<<<<

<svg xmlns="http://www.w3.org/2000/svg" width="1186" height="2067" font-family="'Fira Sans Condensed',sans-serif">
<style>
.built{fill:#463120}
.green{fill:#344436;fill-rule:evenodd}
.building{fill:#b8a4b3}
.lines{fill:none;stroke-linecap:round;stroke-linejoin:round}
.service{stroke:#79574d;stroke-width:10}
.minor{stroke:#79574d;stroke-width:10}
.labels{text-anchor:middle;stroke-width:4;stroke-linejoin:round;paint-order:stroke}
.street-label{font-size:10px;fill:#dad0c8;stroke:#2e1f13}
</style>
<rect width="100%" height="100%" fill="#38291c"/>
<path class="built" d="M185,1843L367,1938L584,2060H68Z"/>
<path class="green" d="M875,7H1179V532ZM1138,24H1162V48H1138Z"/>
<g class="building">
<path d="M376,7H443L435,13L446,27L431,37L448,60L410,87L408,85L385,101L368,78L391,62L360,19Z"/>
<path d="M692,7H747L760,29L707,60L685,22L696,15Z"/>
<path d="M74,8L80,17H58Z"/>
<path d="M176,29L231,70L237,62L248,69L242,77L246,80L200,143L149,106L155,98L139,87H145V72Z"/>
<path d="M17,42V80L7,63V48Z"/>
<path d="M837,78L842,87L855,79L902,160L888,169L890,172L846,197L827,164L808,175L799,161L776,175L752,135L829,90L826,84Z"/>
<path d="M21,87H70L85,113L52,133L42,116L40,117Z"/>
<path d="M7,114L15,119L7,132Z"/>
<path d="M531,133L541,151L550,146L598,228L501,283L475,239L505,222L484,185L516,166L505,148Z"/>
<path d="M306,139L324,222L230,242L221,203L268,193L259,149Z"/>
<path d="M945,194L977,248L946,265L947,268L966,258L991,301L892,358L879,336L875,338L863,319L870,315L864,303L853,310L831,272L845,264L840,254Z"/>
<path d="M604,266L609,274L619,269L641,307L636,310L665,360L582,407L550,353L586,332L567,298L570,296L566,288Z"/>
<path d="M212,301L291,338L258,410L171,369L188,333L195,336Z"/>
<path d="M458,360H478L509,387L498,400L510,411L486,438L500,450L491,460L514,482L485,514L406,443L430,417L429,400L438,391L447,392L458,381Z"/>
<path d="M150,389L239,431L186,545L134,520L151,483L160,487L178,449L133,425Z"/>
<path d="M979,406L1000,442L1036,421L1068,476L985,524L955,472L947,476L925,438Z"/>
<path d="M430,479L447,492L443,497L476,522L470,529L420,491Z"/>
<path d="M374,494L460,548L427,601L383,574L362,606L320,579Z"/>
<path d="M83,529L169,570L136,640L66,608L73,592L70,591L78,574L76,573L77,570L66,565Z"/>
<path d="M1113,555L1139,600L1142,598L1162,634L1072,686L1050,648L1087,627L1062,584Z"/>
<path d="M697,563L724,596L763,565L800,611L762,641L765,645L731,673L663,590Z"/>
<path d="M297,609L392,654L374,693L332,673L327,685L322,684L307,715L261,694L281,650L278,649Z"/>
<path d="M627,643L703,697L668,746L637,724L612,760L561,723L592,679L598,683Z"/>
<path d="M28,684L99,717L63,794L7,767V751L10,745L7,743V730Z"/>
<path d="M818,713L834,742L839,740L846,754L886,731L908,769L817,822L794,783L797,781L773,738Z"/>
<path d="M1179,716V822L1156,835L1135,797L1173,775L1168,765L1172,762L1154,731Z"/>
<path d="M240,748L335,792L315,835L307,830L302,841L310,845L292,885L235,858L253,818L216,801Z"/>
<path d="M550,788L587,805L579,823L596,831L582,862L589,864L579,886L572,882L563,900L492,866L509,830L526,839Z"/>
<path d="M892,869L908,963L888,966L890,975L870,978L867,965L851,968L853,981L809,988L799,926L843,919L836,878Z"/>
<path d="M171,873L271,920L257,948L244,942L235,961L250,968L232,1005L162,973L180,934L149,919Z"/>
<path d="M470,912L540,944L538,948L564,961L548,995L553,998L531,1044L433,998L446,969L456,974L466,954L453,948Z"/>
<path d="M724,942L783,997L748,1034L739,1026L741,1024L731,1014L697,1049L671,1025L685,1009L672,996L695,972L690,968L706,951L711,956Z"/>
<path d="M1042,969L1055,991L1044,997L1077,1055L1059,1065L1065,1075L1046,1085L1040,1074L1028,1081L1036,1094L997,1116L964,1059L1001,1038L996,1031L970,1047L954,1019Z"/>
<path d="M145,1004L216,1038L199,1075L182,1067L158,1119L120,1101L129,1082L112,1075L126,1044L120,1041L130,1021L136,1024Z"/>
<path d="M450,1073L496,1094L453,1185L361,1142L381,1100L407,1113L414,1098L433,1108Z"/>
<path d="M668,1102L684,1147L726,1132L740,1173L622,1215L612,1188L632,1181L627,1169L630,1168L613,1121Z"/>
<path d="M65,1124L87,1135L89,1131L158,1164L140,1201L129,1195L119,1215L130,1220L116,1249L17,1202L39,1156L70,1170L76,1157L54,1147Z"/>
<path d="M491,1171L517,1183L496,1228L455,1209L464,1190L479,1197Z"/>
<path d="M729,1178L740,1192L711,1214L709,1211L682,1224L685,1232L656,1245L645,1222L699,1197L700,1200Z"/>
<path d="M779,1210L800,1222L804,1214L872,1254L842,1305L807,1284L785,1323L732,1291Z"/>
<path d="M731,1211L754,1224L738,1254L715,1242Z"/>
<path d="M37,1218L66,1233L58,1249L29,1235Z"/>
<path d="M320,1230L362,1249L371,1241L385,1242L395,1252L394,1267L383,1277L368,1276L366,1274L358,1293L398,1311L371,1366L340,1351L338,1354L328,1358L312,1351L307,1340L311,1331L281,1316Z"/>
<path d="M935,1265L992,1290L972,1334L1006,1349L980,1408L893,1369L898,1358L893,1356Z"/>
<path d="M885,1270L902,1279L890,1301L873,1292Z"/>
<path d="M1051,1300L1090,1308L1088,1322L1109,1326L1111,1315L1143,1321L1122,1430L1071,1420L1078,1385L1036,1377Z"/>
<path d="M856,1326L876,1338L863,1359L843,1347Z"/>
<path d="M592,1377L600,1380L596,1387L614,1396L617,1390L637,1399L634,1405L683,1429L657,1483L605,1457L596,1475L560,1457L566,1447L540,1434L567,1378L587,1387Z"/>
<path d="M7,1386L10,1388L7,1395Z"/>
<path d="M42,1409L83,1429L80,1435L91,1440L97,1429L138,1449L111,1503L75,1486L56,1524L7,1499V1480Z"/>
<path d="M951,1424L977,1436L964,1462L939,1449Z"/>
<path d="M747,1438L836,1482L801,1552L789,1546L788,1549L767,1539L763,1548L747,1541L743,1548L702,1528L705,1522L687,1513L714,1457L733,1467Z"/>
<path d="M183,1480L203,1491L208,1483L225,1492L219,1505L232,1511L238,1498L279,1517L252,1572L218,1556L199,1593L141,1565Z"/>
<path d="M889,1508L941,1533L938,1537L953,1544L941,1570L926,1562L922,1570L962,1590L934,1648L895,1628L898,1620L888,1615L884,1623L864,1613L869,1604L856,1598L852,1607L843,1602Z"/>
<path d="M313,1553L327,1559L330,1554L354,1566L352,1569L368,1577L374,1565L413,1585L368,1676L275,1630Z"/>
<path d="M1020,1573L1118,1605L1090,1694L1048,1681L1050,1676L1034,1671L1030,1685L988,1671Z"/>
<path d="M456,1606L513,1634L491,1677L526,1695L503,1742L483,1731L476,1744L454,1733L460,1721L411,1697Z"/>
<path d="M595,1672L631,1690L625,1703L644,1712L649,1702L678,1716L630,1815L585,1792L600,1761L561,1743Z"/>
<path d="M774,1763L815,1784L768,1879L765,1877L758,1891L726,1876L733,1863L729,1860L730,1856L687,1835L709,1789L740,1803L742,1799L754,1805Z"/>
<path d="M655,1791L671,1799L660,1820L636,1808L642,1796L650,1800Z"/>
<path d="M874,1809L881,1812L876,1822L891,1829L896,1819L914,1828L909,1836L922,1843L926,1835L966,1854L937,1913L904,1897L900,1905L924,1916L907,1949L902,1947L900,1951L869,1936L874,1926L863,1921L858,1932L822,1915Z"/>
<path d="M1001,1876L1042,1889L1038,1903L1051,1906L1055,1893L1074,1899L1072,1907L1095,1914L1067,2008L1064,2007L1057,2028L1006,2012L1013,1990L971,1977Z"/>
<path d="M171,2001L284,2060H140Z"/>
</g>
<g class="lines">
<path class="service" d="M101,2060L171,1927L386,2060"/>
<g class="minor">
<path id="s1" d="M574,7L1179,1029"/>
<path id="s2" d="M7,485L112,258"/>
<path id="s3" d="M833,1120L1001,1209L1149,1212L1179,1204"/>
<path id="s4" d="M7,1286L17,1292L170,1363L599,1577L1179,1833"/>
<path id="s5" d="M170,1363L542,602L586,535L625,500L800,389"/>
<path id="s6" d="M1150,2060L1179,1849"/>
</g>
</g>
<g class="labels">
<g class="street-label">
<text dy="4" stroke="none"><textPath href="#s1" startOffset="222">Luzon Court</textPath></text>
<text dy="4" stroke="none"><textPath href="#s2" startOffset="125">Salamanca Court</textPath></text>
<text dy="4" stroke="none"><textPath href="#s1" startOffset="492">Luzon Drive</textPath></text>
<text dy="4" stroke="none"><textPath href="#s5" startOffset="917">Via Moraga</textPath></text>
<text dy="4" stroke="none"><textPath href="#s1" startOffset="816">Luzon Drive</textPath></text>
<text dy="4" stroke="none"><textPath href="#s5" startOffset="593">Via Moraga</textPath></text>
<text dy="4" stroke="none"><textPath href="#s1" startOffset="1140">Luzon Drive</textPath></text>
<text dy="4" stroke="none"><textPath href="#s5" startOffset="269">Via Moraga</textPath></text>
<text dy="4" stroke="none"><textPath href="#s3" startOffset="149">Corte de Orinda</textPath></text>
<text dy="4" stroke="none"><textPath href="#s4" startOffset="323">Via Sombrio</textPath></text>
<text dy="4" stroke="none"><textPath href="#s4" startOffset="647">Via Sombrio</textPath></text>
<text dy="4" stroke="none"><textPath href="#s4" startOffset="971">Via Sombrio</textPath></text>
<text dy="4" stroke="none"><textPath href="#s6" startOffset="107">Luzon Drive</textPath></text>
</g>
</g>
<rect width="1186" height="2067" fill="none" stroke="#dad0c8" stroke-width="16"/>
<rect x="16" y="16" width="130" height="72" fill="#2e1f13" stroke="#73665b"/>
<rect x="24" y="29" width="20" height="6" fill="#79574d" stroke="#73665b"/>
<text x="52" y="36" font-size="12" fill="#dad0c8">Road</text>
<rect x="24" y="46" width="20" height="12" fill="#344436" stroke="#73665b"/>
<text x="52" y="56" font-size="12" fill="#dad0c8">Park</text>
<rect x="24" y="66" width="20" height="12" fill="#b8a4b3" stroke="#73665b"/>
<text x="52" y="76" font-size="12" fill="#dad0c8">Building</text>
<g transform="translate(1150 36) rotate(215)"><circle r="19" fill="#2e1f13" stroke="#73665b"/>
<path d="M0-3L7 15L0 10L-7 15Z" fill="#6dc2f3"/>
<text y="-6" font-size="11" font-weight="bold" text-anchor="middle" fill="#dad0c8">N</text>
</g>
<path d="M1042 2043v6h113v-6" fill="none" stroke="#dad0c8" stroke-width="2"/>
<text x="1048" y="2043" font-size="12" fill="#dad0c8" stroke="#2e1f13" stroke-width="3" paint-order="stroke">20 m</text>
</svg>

>>>>

# Task requirements
In the material above, please find every line that includes the word "lines" and copy it.

# Your response
.lines{fill:none;stroke-linecap:round;stroke-linejoin:round}
<g class="lines">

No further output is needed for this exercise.